▶ **Required action 1**
Reproduce the records below verbatim, omitting the pictures.

▶ **Supplied text**
Among the well-considered decisions in accord with Cooley's text are: Ogden v. City of Madison, 111 Wis. 413, 87 N. W. 568, 55 L. R. A. 506, where it was held that where the keeping of a house of ill fame was made a misdemeanor by state law, so that one accused of doing so was entitled to a jury trial, it did not prevent a municipality from imposing a penalty for a like offense which could be enforced without a jury trial; McInerney v. City of Denver et al., 29 Pac. 516, 17 Colo. 302, where petitioner was convicted of keeping open a tippling house in violation of a city ordinance, and it was held that, although by general statute of the state the act was made a misdemeanor, yet the Legislature could delegate power to municipal corporations to adopt and enforce ordinances on matters of special local importance, even though general statutes exist relating to the same subject, and both could be given effect; Territory v. Guyott, 9 Mont. 46, 22 Pac.

▶ **Required action 2**
Continue the passage on municipal ordinances that punish conduct already made a misdemeanor by state law, starting right after its final words.

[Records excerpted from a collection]

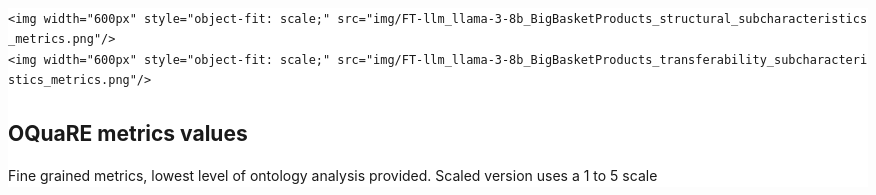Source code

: 	<img width="600px" style="object-fit: scale;" src="img/FT-llm_llama-3-8b_BigBasketProducts_structural_subcharacteristics_metrics.png"/>
	<img width="600px" style="object-fit: scale;" src="img/FT-llm_llama-3-8b_BigBasketProducts_transferability_subcharacteristics_metrics.png"/>
</p>

## OQuaRE metrics values
Fine grained metrics, lowest level of ontology analysis provided. Scaled version uses a 1 to 5 scale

▶ **Written reply 1**
Source code

: 	<img width="600px" style="object-fit: scale;" src="img/FT-llm_llama-3-8b_BigBasketProducts_structural_subcharacteristics_metrics.png"/>
	<img width="600px" style="object-fit: scale;" src="img/FT-llm_llama-3-8b_BigBasketProducts_transferability_subcharacteristics_metrics.png"/>
</p>

## OQuaRE metrics values
Fine grained metrics, lowest level of ontology analysis provided. Scaled version uses a 1 to 5 scale

▶ **Written reply 2**
. 134, where an act of the territory of Montana which made it a felony to sell liquor to an Indian was held to be constitutional, though Congress had passed a statute making the act a crime; and Town of Van Buren v. Wells, 14 S. W. 38, 53 Ark. 368, 22 Am. St. Rep. 214, where a conviction under a state law for carrying concealed weapons was held not to be a bar to a prosecution for the same act under a city ordinance. It was also decided in U. S. v. Wells, 2 Cranch, C. C. 45, Fed. Cas. No. 16,662, that a by-law of Georgetown prescribing a penalty for keeping a public gaming table did not supersede nor repeal a general law of Maryland prescribing a penalty for keeping a faro table in a house occupied by a tavern keeper; and in U. S. v. Holly, 3 Cranch, C. C. 656, Fed. Cas. No. 15,381, Judge Cranch ruled that it was not to be supposed that a power to pass by-laws to prohibit gambling, conferred upon the city of Washington, was to be regarded as an exclusive power bestowed. As we look at the question, Congress, in conferring power upon the municipalities of Alaska to prohibit houses of ill fame, gambling, disorderly conduct, and other offenses, and in conferring the further power upon the municipalities to define such offenses and to prescribe the punishment therefor, intended to bestow a larger measure of local self-government upon municipalities in respect to the regulation of certain matters usually brought under the police power as subjects of local municipal regulations; but in delegating such power we do not think that it was meant that Congress should surrender its own right of control over the subjects enumerated in the act of April 28, 1904, supra. There is no inconsistency between the dual jurisdictions; and, as the repealing provision of section 8, supra, only went to the extent of inconsistencies between the later and earlier legislation, both acts must be sustained, and effect must be given to both. We therefore hold that the District Court was correct in denying the several pleas and motions which were made to test the jurisdiction of the court.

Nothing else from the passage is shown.